#### Task statement:
Rewrite the lines below, putting "Copy out" in place of every "Transcribe" and leaving everything else as it is.

Dataset records
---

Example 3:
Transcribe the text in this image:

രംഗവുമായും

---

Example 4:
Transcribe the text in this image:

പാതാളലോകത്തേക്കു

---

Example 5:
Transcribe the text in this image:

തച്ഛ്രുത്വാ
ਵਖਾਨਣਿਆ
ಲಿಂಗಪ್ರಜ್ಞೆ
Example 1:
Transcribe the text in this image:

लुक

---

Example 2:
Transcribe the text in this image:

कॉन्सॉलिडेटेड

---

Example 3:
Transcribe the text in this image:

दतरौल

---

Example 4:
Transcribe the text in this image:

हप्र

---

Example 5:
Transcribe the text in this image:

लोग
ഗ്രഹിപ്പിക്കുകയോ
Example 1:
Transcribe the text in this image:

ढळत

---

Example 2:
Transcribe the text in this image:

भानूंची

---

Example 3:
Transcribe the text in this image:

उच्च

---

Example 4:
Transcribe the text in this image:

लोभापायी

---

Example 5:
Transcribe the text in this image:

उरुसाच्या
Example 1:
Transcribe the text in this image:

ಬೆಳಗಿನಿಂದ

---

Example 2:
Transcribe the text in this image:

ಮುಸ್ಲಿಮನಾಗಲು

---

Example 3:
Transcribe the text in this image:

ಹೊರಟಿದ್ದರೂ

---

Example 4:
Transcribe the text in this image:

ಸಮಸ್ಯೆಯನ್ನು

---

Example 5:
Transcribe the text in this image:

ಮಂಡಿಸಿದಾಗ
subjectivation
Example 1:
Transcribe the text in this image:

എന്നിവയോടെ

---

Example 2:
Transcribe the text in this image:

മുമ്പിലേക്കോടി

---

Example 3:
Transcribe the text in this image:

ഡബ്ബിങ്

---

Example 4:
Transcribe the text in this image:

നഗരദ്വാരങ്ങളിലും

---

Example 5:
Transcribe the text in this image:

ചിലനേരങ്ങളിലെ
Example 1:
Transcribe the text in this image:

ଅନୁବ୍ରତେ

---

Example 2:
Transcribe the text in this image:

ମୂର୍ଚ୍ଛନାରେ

#### The completed task:
---

Example 3:
Copy out the text in this image:

രംഗവുമായും

---

Example 4:
Copy out the text in this image:

പാതാളലോകത്തേക്കു

---

Example 5:
Copy out the text in this image:

തച്ഛ്രുത്വാ
ਵਖਾਨਣਿਆ
ಲಿಂಗಪ್ರಜ್ಞೆ
Example 1:
Copy out the text in this image:

लुक

---

Example 2:
Copy out the text in this image:

कॉन्सॉलिडेटेड

---

Example 3:
Copy out the text in this image:

दतरौल

---

Example 4:
Copy out the text in this image:

हप्र

---

Example 5:
Copy out the text in this image:

लोग
ഗ്രഹിപ്പിക്കുകയോ
Example 1:
Copy out the text in this image:

ढळत

---

Example 2:
Copy out the text in this image:

भानूंची

---

Example 3:
Copy out the text in this image:

उच्च

---

Example 4:
Copy out the text in this image:

लोभापायी

---

Example 5:
Copy out the text in this image:

उरुसाच्या
Example 1:
Copy out the text in this image:

ಬೆಳಗಿನಿಂದ

---

Example 2:
Copy out the text in this image:

ಮುಸ್ಲಿಮನಾಗಲು

---

Example 3:
Copy out the text in this image:

ಹೊರಟಿದ್ದರೂ

---

Example 4:
Copy out the text in this image:

ಸಮಸ್ಯೆಯನ್ನು

---

Example 5:
Copy out the text in this image:

ಮಂಡಿಸಿದಾಗ
subjectivation
Example 1:
Copy out the text in this image:

എന്നിവയോടെ

---

Example 2:
Copy out the text in this image:

മുമ്പിലേക്കോടി

---

Example 3:
Copy out the text in this image:

ഡബ്ബിങ്

---

Example 4:
Copy out the text in this image:

നഗരദ്വാരങ്ങളിലും

---

Example 5:
Copy out the text in this image:

ചിലനേരങ്ങളിലെ
Example 1:
Copy out the text in this image:

ଅନୁବ୍ରତେ

---

Example 2:
Copy out the text in this image:

ମୂର୍ଚ୍ଛନାରେ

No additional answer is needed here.